Attorney-at-Law

DAYENU

In Uncategorized on 12/30/2014 at 16:18

If the title of this post strikes the reader as obscure, let the reader first read Judge Buch’s order in Judith L. Heavens, Docket No. 29155-13, filed 12/30/14; if still befogged, let the reader search the term on Wikipedia (and make a pecuniary contribution to Mr. Jimmy Wales’ useful source). Now all should be clear.

For those who can’t wait, Judith filed a motion to dismiss for want of jurisdiction two weeks ago. She was a wee bit late, as her case had been called for trial three days before (which was the date set for trial in an order issued five months earlier). Judith hadn’t shown, and her petition was tossed for want of prosecution.

So for Judge Buch to consider Judith’s latest, he’d have to vacate his previous order. But this he declines to do.

I cannot do better than to quote Judge Buch’s rationale in extenso, while inviting readers to clap hands rhythmically or tap them on a diningroom table, if so inclined.

“We need not reach the merits of petitioner’s motion. Petitioner’s motion to dismiss is predicated on respondent’s alleged failure to respond to informal discovery. Petitioner never resorted to formal discovery, and had she, the proper motion would have been a motion to compel. See Rules 104(b). The motion being improper, standing alone, would be sufficient grounds upon which to deny the motion. If the motion had been styled properly, the failure to resort to formal discovery, standing alone, would have been sufficient grounds to deny that motion. If petitioner had engaged in formal discovery and filed the proper motion, the motion would have been untimely. Any such motion was due 45 days before the date set for trial. Rule 70(a)(2). The untimeliness of the motion, standing alone, would have been sufficient grounds upon which to deny the motion. If petitioner had engaged in formal discovery, filed the proper motion, and done so in a timely manner, the Court would likely reach the merits of that motion. In doing so, the Court would review the underlying discovery requests and note that it is largely, if not entirely, not the proper subject of discovery. It instead largely calls for legal conclusions and is infused with protestor rhetoric that we have rejected repeatedly. Many of the fallacies underlying the issues raised in the informal discovery were addressed in Waltner v. Commissioner, T.C. Memo 2014-35. If petitioner had engaged in formal discovery, filed the proper motion, and done so in a timely manner, the motion would have been denied on the merits.” Order, at pp. 1-2. (Footnote omitted, but see below).

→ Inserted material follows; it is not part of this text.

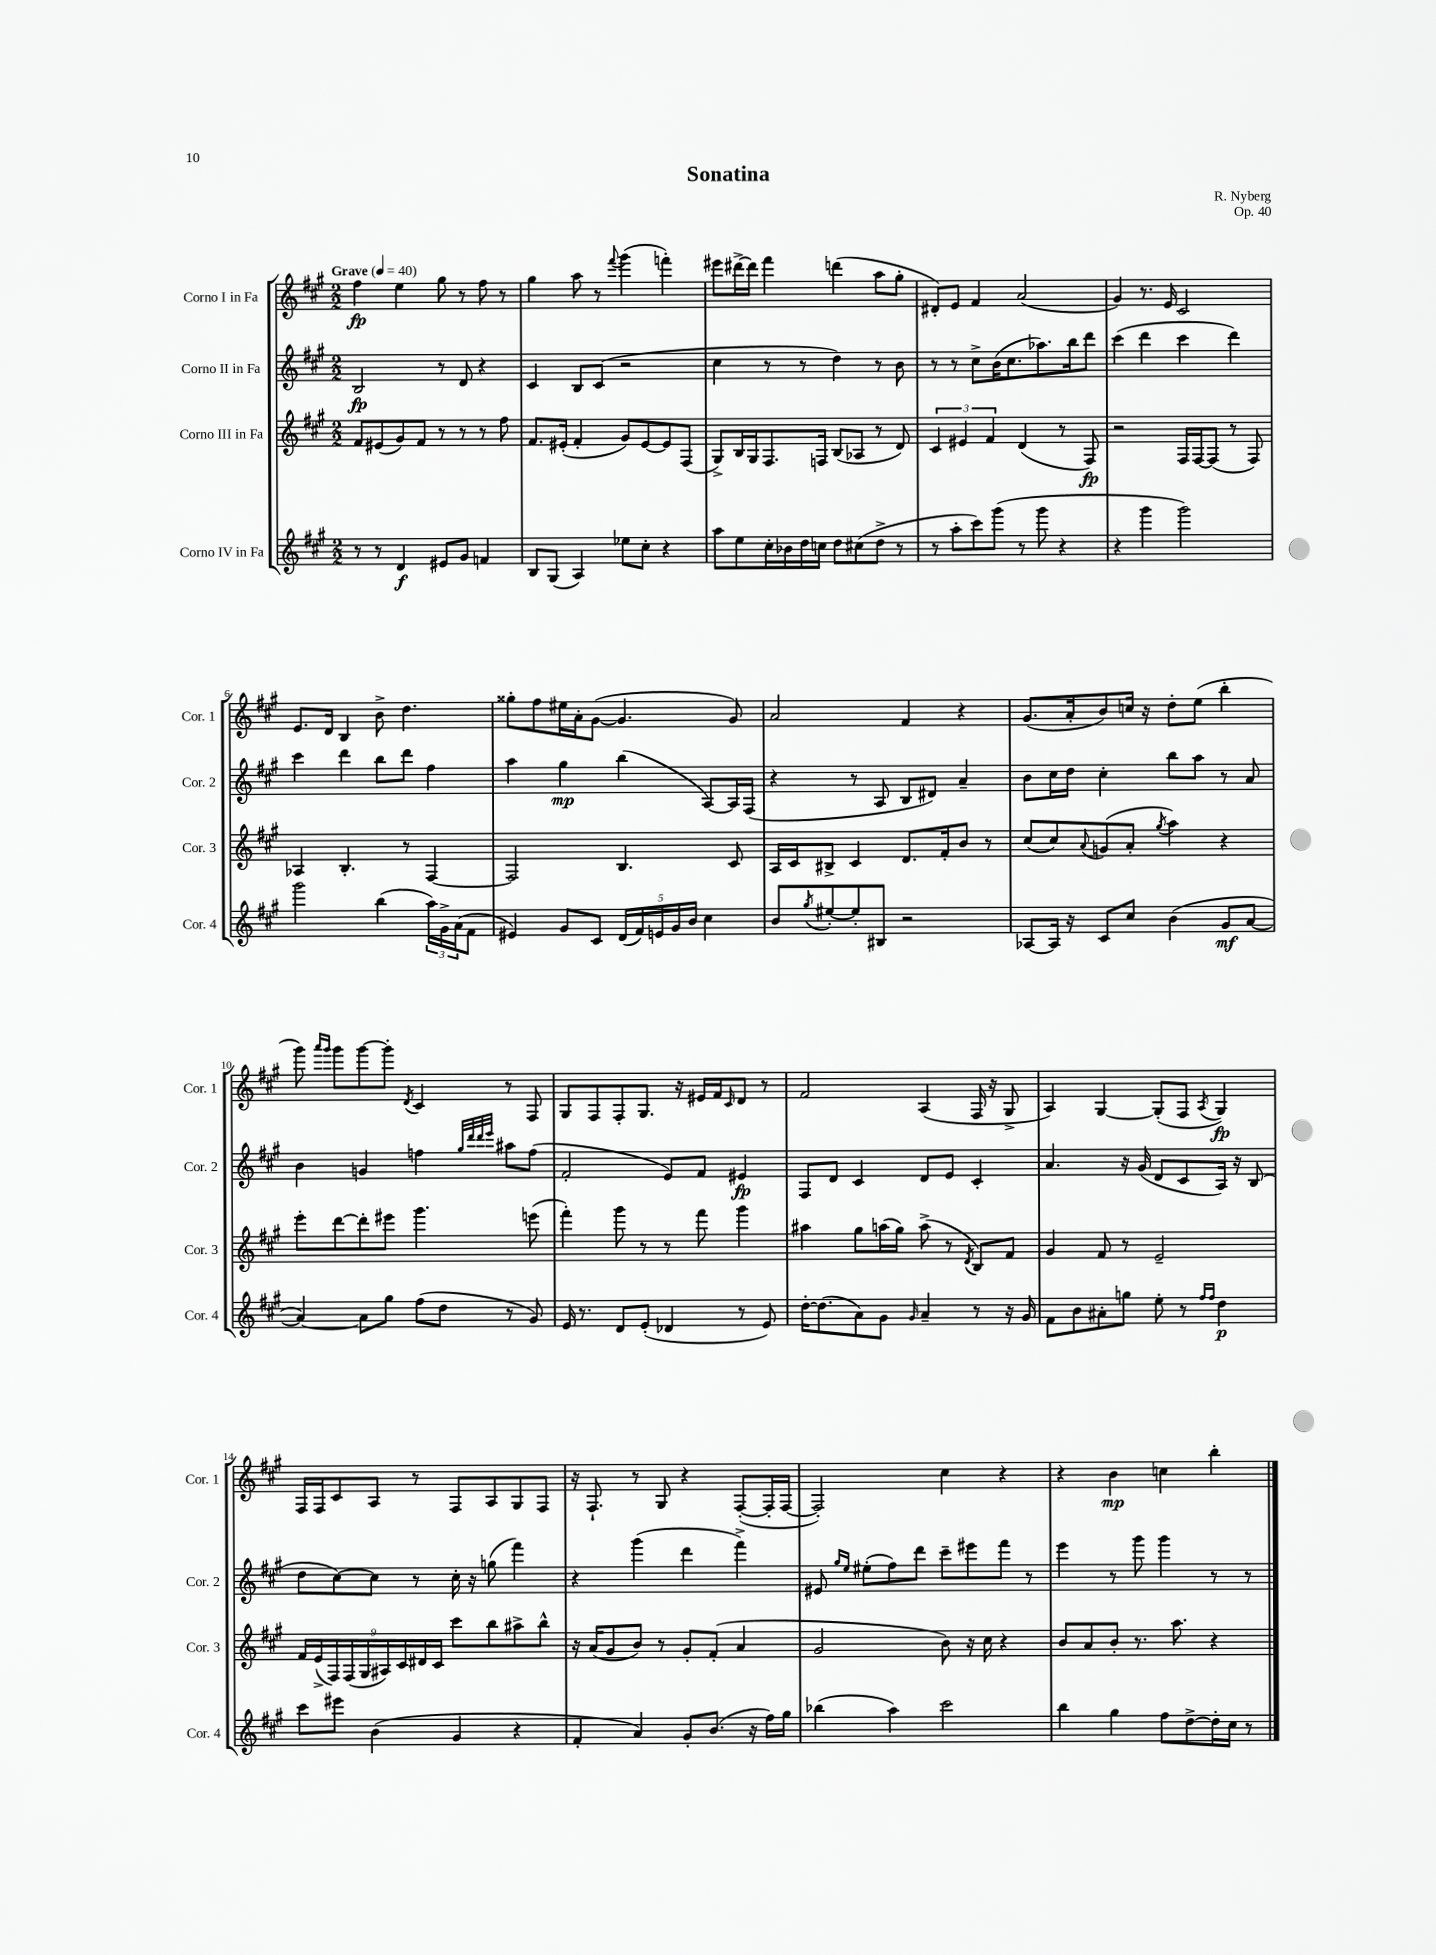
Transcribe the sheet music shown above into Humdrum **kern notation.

The omitted footnote: “Petitioner’s motion and its annexed exhibit refer to informal discovery. The informal discovery might alternatively be characterized as stipulations or admissions. Regardless, petitioner never made a formal request for admissions and did not file any admissions with the Court. See Rule 90(b). Thus, whether couched as discovery, stipulations, or admissions, petitioner’s motion fails.” Order, at p. 2, Footnote 1.

For more about Steve Waltner, whose misdoings are hereinabove alluded to, see my blogpost “Cracking Up”, 2/27/14, wherein Judge Buch unloads on Steve the Protestor (protester? protestant?) for 63 pages of “somber reasoning and copious citation of precedent”.